No dia do oitavo aniversário do referendo sobre o aborto, a União de Mulheres Alternativa e Resposta (UMAR) homenageou Lisete Moreira, que morreu há nove anos vítima de um aborto clandestino.

“Queremos chamar a atenção para mudar a lei portuguesa, que prejudica a dignidade das mulheres, e lembrar alguém que faleceu em consequência de um aborto clandestino”, disse Maria José Magalhães, dirigente da UMAR, numa conferência, hoje, no Porto.

“A Lisete morava no Bairro do Aldoar, num barraco. Tomou uns comprimidos [para abortar] e ficou “oito dias em coma”. “O médico disse-me que o remédio que ela meteu servia, antigamente, para desentupir as fossas”, contou ao JPN Júlia de Sousa Saraiva, mãe de Lisete.
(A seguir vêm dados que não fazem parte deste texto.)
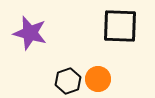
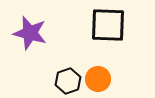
black square: moved 12 px left, 1 px up
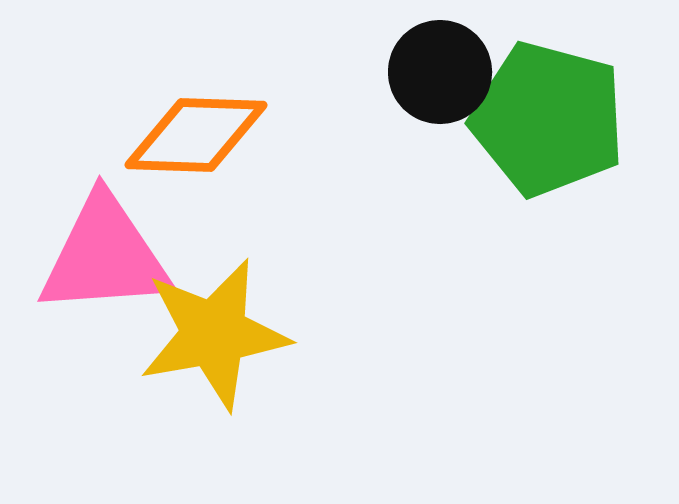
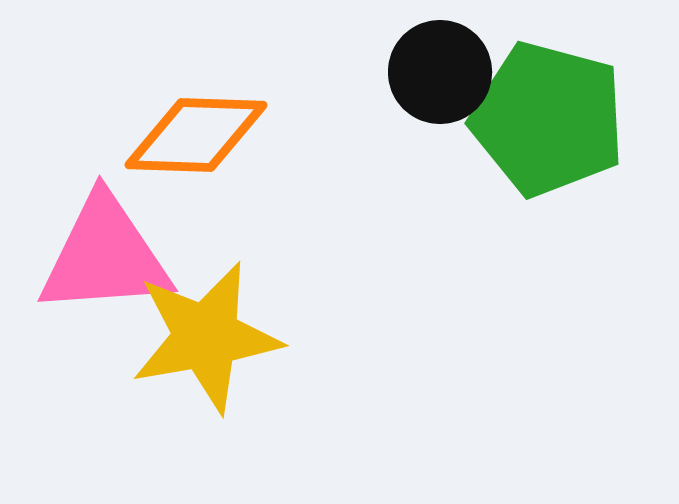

Tal como esta mulher de 37 anos, grávida de cinco meses, mãe de três filhos e com poucos recursos económicos, há muitas mais a abortar clandestinamente na freguesia de Aldoar. A presidente da Associação de Moradores da zona, Esmeralda Mateus, é a primeira a assumir que ajuda “as mulheres a arranjar as pastilhinhas” para abortar.

“Há muitas jovens a fazer abortos clandestinos. Por acaso correu mal com a Lisete. Há lá miúdas a fazerem abortos com 14 e 15 anos. Umas encobrem, outras contam umas às outras e outras são ajudadas pelas próprias mães”, traça. Esmeralda Mateus, que mora há 38 anos no bairro, completa: “é muito melhor abortar do que andarem as crianças descalças e a pedir pão”.

O especialista em medicina legal José Pinto da Costa, também presente no encontro, responsabilizou a Assembleia da República pela “condenação à morte das ‘Lisetes’ de Portugal”. Pinto da Costa admitiu que a classe médica não está preparada para a legalização do aborto. “Muitos invocam o estatuto de objector de consciência. Depois acontecem coisas, como num hospital português, onde os médicos diziam-se objectores de consciência e faziam abortos cá fora”, atirou.

O médico orientou o seu discurso para a desigualdade e hipocrisia sociais. “As mulheres, que ainda vivem na miséria, são arrastadas ao tribunal ou ao cemitério”.

Novo referendo pode ser em Janeiro

O novo referendo sobre a despenalização do aborto deverá realizar-se em Janeiro, de acordo com as declarações do porta-voz do PS, Vitalino Canas, ao jornal “Público”. A 15 de Setembro, os socialistas apresentam no Parlamento a resolução para convocar o referendo à despenalização da interrupção voluntária da gravidez (IVG) até às 12 semanas.

Hoje, em conferência de imprensa, em Lisboa, o PCP anunciou que vai em Setembro um projecto-lei para despenalizar a IVG. Oito anos depois do primeiro referendo, a 28 de Junho de 1998, a dirigente comunista Fernanda Mateus destacou a acção do “movimento pela despenalização do aborto”, criado em Fevereiro, e que conta com os escritores José Saramago, Urbano Tavares Rodrigues e as actrizes Fernanda Lapa ou Lia Gama.

Até Outubro, o grupo vai recolher assinaturas para entregar na Assembleia da República, reclamando a aprovação da despenalização do aborto.